Aamir Khan’s performance can be divided into two halves – before injury and after injury. The pre-injury Aamir Khan is strangely subdued, and seems ill at ease with Asin. There is about as much chemistry in the Aamir-Asin pairing as one would find in a history textbook. In the second half he displays only two emotions – rage and confusion. Vengeful and furious, he explodes with the intensity of a raging volcano when reminded of the sad demise of his beloved; however his love story is so badly sketched out that one wonders what he is getting so worked up about. In the scenes when he gets confused after suffering a memory loss, not only does one not feel any sympathy for his condition but it is hard to suppress laughter at the brainless absurdity of it all.

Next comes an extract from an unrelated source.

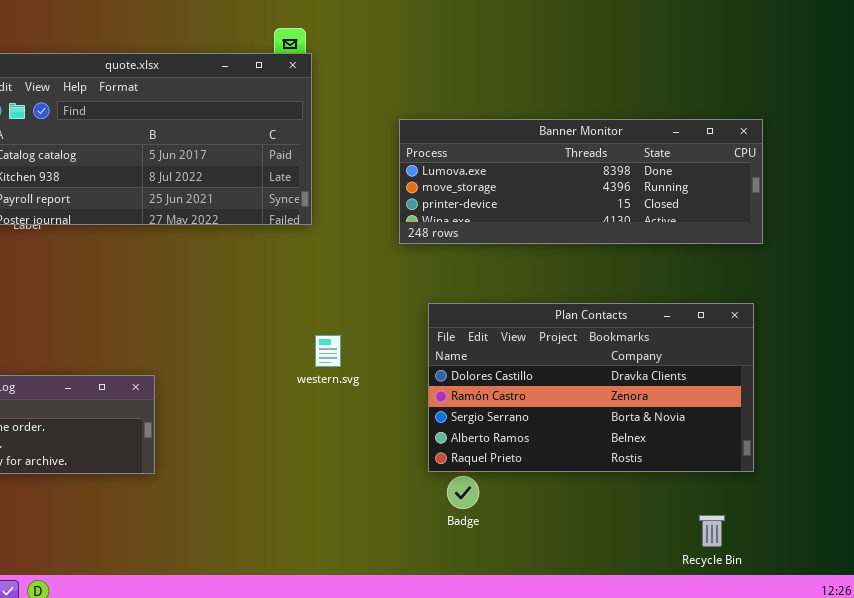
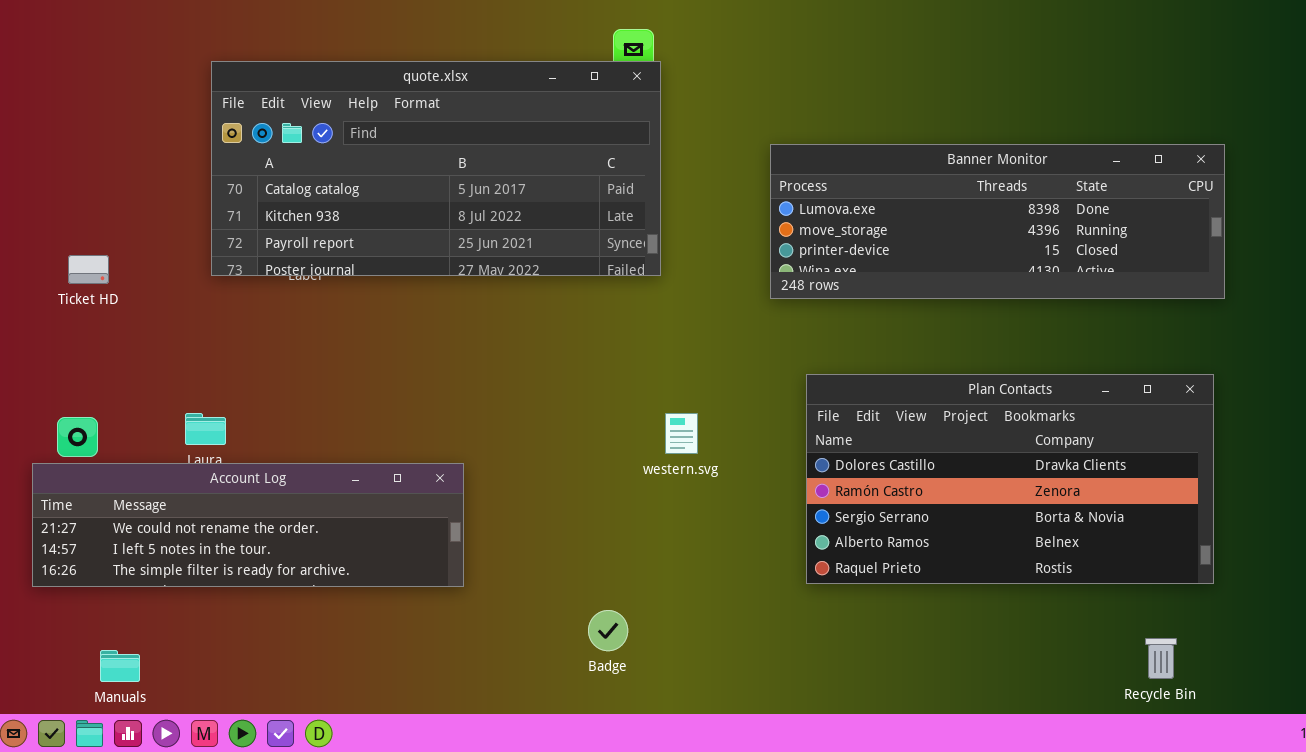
Badge: [447,476,479,509] -> [588,610,628,651], moved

Jiah Khan has a poorly written character whose motivations are difficult to fathom and she does not add anything to our understanding of them with her rather limited acting skills. Pradeep Rawat, who played Sultan in Sarfarosh, plays the pantomime villain with gusto and adopts a faux Haryana/Western UP accent to further add to the comicality.
Ghajini suffers from an asinine script with innumerable plot contrivances and poorly written characters, who act erratically according to the whims of the director and the direction he wants to force the film into. It suffers from a cacophonic score, noisy songs and camera work which makes you wonder whether the cinematographer was having seizures. The only innovative part of the script - the 15 minute memory, has been conveniently lifted from Christopher Nolan’s Memento and then misused in the worst possible manner. The only commendable thing about Ghajini is the work Aamir Khan has put in to sculpt his body but considering the overall poor standard of everything else in the film one wonders if so much pain would have been better utilized for a better film.
Ghajini is a mediocre film and seems a vanity project for Aamir khan, to prove that he too can do ‘mainstream’ films with as much élan as anyone else. If mainstream means deposit-your-brains-at-the-baggage-counter cinema, he has proven his point emphatically. Now let’s hope, normal service will resume.